Data released today from the S&P/Case-Shiller Home Price Indices show U.S. home prices were 12.4 percent higher in July than a year earlier, but there are signs that prices may have peaked.
The 20-city index rose 1.8 percent in July from June, with all 20 cities reporting gains for the fourth month in a row. Phoenix has seen prices rise for 22 consecutive months.
"Home prices gains are holding their 12 percent annual rate of gain established by the two composite indices in April," David M. Blitzer, chairman of the index committee at S&P Dow Jones Indices said in a statement.
The Southwest is leading the rebound. Las Vegas was the biggest gainer in the last year, with prices up 27.5 percent from a year earlier, compared to a 24.9 percent increase in June. San Francisco, Los Angeles and San Diego are up 24.8 percent, 20.8 percent and 20.4 percent respectively, but "all remain far below their peak levels," according to Case Shiller.
In July, 15 cities in the study reported smaller gains than previous months, Case Shiller reported..
"More cities are experiencing slow gains each month than the previous month, suggesting that the rate of increase may have peaked," Mr. Blitz said.
The Case Shiller numbers are a month behind the National Association of Realtors data, but tend to illustrate similar trends. The latest report from NAR for August showed sales at the highest level since 2007.
However, NAR economist Lawrence Yun warned that sales are "likely to be uneven in the months ahead from several market frictions."

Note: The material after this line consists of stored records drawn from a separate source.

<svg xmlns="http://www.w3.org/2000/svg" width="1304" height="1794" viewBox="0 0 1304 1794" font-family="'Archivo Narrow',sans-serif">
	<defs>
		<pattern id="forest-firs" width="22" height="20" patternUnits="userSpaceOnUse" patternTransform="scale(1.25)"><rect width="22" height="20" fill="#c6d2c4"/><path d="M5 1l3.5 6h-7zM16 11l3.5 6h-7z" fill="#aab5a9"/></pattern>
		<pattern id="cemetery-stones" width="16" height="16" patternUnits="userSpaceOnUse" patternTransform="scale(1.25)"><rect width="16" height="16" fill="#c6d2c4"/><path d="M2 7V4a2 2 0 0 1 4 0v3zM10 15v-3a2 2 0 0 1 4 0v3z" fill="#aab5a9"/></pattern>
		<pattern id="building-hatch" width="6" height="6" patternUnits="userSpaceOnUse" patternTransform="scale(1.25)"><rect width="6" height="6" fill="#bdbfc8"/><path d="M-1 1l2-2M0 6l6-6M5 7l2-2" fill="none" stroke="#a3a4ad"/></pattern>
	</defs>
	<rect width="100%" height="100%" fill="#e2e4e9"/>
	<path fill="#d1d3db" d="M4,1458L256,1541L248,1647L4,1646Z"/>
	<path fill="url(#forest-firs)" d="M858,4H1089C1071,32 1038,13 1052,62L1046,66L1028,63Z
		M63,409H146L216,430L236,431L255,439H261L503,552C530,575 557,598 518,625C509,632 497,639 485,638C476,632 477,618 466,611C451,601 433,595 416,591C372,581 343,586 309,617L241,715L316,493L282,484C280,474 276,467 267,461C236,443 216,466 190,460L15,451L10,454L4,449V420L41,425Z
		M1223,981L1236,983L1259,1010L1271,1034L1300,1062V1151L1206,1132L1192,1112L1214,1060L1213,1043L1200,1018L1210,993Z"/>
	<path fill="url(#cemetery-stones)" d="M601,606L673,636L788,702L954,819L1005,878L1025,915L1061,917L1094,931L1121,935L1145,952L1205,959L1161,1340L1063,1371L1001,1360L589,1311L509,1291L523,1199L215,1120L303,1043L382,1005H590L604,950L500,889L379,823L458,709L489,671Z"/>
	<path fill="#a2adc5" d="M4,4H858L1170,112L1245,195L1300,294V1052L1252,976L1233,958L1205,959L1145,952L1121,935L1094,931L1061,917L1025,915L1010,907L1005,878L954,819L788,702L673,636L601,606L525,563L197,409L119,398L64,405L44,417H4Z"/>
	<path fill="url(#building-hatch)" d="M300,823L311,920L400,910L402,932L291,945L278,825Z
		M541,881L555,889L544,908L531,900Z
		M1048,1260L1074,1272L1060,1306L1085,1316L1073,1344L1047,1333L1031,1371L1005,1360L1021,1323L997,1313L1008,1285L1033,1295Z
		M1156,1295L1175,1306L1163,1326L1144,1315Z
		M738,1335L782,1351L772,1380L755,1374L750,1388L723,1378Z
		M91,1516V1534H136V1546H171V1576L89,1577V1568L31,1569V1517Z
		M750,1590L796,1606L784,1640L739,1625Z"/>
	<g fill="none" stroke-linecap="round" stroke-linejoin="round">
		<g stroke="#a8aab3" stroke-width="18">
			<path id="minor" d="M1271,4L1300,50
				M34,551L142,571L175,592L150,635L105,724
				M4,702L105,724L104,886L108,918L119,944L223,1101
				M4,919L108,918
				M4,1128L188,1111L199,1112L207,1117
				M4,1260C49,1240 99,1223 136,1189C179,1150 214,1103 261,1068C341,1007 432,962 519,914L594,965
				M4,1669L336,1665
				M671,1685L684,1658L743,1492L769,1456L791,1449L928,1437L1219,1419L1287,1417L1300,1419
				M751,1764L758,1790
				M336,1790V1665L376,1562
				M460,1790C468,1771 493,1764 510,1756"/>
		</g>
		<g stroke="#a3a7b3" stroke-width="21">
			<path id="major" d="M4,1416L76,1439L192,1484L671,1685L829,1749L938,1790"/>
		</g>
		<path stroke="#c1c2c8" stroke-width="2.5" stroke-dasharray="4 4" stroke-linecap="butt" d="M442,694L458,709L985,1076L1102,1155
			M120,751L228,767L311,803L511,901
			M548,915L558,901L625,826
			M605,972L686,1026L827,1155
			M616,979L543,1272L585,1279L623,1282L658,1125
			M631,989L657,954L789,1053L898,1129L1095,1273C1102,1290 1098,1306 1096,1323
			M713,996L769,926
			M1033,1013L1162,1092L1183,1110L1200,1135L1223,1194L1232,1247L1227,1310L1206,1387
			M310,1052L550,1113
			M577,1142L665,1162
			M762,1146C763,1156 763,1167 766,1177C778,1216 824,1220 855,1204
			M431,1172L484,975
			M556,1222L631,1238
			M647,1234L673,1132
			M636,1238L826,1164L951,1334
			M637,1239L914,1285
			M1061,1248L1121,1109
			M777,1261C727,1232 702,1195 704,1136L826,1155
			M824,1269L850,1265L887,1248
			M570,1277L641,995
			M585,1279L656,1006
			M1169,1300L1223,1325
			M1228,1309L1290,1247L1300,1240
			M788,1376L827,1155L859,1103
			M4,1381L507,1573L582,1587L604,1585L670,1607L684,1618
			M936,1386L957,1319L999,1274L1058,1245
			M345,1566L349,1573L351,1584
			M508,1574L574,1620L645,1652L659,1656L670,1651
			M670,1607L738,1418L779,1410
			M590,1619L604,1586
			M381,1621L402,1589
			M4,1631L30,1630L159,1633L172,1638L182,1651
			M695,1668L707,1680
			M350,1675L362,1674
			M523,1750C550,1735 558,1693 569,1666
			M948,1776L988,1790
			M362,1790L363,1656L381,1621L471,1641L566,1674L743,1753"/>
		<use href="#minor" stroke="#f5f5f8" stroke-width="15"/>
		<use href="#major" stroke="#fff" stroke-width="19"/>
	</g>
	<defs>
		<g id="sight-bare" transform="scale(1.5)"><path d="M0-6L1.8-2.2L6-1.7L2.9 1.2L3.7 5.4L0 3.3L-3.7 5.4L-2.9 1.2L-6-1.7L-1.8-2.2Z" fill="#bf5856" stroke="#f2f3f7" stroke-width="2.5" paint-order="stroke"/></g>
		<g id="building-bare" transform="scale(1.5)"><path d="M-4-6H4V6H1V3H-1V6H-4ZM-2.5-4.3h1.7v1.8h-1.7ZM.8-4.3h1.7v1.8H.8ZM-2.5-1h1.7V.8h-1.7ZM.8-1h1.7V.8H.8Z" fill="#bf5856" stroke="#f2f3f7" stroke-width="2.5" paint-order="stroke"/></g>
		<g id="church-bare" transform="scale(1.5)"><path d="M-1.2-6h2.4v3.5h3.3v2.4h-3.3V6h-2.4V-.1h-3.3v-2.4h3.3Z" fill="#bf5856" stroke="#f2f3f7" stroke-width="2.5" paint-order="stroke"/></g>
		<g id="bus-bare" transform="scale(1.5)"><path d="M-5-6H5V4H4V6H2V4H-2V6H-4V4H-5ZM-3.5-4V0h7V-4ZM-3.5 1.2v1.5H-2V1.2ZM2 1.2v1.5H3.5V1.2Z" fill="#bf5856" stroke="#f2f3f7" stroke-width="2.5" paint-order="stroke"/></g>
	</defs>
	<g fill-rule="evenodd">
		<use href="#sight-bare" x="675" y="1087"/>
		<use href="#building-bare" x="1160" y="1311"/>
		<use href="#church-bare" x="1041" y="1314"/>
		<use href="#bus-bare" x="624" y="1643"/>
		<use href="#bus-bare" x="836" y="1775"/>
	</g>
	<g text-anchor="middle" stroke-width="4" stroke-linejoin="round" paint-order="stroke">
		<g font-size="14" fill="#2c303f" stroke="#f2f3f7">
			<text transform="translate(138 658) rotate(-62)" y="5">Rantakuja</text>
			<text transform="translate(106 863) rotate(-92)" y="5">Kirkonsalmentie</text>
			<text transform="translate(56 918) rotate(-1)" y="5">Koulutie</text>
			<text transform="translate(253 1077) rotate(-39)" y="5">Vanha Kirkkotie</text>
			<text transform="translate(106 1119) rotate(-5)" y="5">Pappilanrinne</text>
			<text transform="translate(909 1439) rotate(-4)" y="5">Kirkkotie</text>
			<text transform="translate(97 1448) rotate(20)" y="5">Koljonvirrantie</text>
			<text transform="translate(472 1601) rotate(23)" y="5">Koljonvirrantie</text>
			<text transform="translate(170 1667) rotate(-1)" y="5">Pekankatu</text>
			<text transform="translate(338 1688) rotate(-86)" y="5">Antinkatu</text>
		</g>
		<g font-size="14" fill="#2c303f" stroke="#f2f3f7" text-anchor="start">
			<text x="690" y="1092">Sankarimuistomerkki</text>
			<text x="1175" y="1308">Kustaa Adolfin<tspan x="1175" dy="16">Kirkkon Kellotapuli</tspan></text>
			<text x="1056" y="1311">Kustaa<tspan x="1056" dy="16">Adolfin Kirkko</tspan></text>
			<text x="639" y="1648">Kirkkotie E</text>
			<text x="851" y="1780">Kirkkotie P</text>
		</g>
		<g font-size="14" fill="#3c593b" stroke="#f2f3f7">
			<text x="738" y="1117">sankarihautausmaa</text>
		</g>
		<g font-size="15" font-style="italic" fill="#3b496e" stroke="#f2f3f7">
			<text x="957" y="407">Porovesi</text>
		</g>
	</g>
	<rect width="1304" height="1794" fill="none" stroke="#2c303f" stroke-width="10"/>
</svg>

Case Shiller also noted that fluctuations in mortgage interest rates will impact sales in the months ahead.
"Following the increase in mortgage rates beginning last May, applications for mortgages have dropped, suggesting that rising interest rates are affecting housing," Mr. Blitzer said. "The Fed's announcement last week that QE3 bond buying will continue for the time being may have only a limited, though favorable,impact on housing."